## 課題内容
次のリストのすべての行を、「番号」と「行の内容」の2列のMarkdownの表に並べてください。空の行は入れないでください。

## 抽出データ
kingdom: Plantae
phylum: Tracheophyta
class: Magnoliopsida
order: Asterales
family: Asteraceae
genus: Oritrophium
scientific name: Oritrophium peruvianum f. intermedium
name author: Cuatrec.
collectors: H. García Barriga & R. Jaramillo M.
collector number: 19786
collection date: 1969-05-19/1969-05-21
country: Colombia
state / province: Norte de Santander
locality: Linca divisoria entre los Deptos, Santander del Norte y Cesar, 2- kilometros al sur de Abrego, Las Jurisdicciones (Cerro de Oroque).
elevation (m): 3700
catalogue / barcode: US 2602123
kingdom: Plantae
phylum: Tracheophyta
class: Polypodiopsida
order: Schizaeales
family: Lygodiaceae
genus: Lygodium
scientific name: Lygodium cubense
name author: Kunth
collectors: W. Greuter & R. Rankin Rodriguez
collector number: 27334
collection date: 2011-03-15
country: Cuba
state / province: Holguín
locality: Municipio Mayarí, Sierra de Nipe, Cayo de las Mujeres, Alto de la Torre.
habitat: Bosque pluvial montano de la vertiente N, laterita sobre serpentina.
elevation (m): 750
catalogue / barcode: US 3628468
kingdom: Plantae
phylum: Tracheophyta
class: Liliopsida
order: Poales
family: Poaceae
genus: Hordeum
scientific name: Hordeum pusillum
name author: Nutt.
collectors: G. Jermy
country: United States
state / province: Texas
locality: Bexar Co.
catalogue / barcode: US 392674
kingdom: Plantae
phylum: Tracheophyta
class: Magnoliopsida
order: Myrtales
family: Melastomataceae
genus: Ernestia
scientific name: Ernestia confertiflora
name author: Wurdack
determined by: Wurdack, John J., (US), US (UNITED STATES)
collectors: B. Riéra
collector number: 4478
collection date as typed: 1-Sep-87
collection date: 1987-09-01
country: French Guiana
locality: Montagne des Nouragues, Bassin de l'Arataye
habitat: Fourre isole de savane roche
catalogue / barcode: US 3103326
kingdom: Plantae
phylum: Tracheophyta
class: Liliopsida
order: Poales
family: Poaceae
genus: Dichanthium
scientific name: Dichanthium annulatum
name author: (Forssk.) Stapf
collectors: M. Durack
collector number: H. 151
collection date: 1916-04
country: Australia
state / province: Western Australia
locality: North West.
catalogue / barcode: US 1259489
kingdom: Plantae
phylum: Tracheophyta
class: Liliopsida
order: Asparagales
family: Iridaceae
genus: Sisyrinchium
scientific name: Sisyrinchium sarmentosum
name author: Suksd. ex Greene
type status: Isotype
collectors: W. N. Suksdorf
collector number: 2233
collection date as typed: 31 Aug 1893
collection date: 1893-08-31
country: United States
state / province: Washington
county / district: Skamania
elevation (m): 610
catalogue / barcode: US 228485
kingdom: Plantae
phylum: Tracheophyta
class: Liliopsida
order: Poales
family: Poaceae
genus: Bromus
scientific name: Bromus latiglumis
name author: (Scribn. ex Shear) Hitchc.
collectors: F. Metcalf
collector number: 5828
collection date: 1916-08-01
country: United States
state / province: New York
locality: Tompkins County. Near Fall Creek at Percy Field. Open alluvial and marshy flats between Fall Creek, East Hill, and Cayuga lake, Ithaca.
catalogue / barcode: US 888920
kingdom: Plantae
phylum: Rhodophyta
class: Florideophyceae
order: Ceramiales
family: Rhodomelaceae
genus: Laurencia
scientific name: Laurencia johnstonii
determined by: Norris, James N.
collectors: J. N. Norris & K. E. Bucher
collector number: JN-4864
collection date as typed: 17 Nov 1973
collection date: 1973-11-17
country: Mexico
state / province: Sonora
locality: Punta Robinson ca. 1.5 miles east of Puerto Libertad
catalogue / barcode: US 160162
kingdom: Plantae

## 完成した課題
| 番号 | 行の内容 |
|---|---|
| 1 | kingdom: Plantae |
| 2 | phylum: Tracheophyta |
| 3 | class: Magnoliopsida |
| 4 | order: Asterales |
| 5 | family: Asteraceae |
| 6 | genus: Oritrophium |
| 7 | scientific name: Oritrophium peruvianum f. intermedium |
| 8 | name author: Cuatrec. |
| 9 | collectors: H. García Barriga & R. Jaramillo M. |
| 10 | collector number: 19786 |
| 11 | collection date: 1969-05-19/1969-05-21 |
| 12 | country: Colombia |
| 13 | state / province: Norte de Santander |
| 14 | locality: Linca divisoria entre los Deptos, Santander del Norte y Cesar, 2- kilometros al sur de Abrego, Las Jurisdicciones (Cerro de Oroque). |
| 15 | elevation (m): 3700 |
| 16 | catalogue / barcode: US 2602123 |
| 17 | kingdom: Plantae |
| 18 | phylum: Tracheophyta |
| 19 | class: Polypodiopsida |
| 20 | order: Schizaeales |
| 21 | family: Lygodiaceae |
| 22 | genus: Lygodium |
| 23 | scientific name: Lygodium cubense |
| 24 | name author: Kunth |
| 25 | collectors: W. Greuter & R. Rankin Rodriguez |
| 26 | collector number: 27334 |
| 27 | collection date: 2011-03-15 |
| 28 | country: Cuba |
| 29 | state / province: Holguín |
| 30 | locality: Municipio Mayarí, Sierra de Nipe, Cayo de las Mujeres, Alto de la Torre. |
| 31 | habitat: Bosque pluvial montano de la vertiente N, laterita sobre serpentina. |
| 32 | elevation (m): 750 |
| 33 | catalogue / barcode: US 3628468 |
| 34 | kingdom: Plantae |
| 35 | phylum: Tracheophyta |
| 36 | class: Liliopsida |
| 37 | order: Poales |
| 38 | family: Poaceae |
| 39 | genus: Hordeum |
| 40 | scientific name: Hordeum pusillum |
| 41 | name author: Nutt. |
| 42 | collectors: G. Jermy |
| 43 | country: United States |
| 44 | state / province: Texas |
| 45 | locality: Bexar Co. |
| 46 | catalogue / barcode: US 392674 |
| 47 | kingdom: Plantae |
| 48 | phylum: Tracheophyta |
| 49 | class: Magnoliopsida |
| 50 | order: Myrtales |
| 51 | family: Melastomataceae |
| 52 | genus: Ernestia |
| 53 | scientific name: Ernestia confertiflora |
| 54 | name author: Wurdack |
| 55 | determined by: Wurdack, John J., (US), US (UNITED STATES) |
| 56 | collectors: B. Riéra |
| 57 | collector number: 4478 |
| 58 | collection date as typed: 1-Sep-87 |
| 59 | collection date: 1987-09-01 |
| 60 | country: French Guiana |
| 61 | locality: Montagne des Nouragues, Bassin de l'Arataye |
| 62 | habitat: Fourre isole de savane roche |
| 63 | catalogue / barcode: US 3103326 |
| 64 | kingdom: Plantae |
| 65 | phylum: Tracheophyta |
| 66 | class: Liliopsida |
| 67 | order: Poales |
| 68 | family: Poaceae |
| 69 | genus: Dichanthium |
| 70 | scientific name: Dichanthium annulatum |
| 71 | name author: (Forssk.) Stapf |
| 72 | collectors: M. Durack |
| 73 | collector number: H. 151 |
| 74 | collection date: 1916-04 |
| 75 | country: Australia |
| 76 | state / province: Western Australia |
| 77 | locality: North West. |
| 78 | catalogue / barcode: US 1259489 |
| 79 | kingdom: Plantae |
| 80 | phylum: Tracheophyta |
| 81 | class: Liliopsida |
| 82 | order: Asparagales |
| 83 | family: Iridaceae |
| 84 | genus: Sisyrinchium |
| 85 | scientific name: Sisyrinchium sarmentosum |
| 86 | name author: Suksd. ex Greene |
| 87 | type status: Isotype |
| 88 | collectors: W. N. Suksdorf |
| 89 | collector number: 2233 |
| 90 | collection date as typed: 31 Aug 1893 |
| 91 | collection date: 1893-08-31 |
| 92 | country: United States |
| 93 | state / province: Washington |
| 94 | county / district: Skamania |
| 95 | elevation (m): 610 |
| 96 | catalogue / barcode: US 228485 |
| 97 | kingdom: Plantae |
| 98 | phylum: Tracheophyta |
| 99 | class: Liliopsida |
| 100 | order: Poales |
| 101 | family: Poaceae |
| 102 | genus: Bromus |
| 103 | scientific name: Bromus latiglumis |
| 104 | name author: (Scribn. ex Shear) Hitchc. |
| 105 | collectors: F. Metcalf |
| 106 | collector number: 5828 |
| 107 | collection date: 1916-08-01 |
| 108 | country: United States |
| 109 | state / province: New York |
| 110 | locality: Tompkins County. Near Fall Creek at Percy Field. Open alluvial and marshy flats between Fall Creek, East Hill, and Cayuga lake, Ithaca. |
| 111 | catalogue / barcode: US 888920 |
| 112 | kingdom: Plantae |
| 113 | phylum: Rhodophyta |
| 114 | class: Florideophyceae |
| 115 | order: Ceramiales |
| 116 | family: Rhodomelaceae |
| 117 | genus: Laurencia |
| 118 | scientific name: Laurencia johnstonii |
| 119 | determined by: Norris, James N. |
| 120 | collectors: J. N. Norris & K. E. Bucher |
| 121 | collector number: JN-4864 |
| 122 | collection date as typed: 17 Nov 1973 |
| 123 | collection date: 1973-11-17 |
| 124 | country: Mexico |
| 125 | state / province: Sonora |
| 126 | locality: Punta Robinson ca. 1.5 miles east of Puerto Libertad |
| 127 | catalogue / barcode: US 160162 |
| 128 | kingdom: Plantae |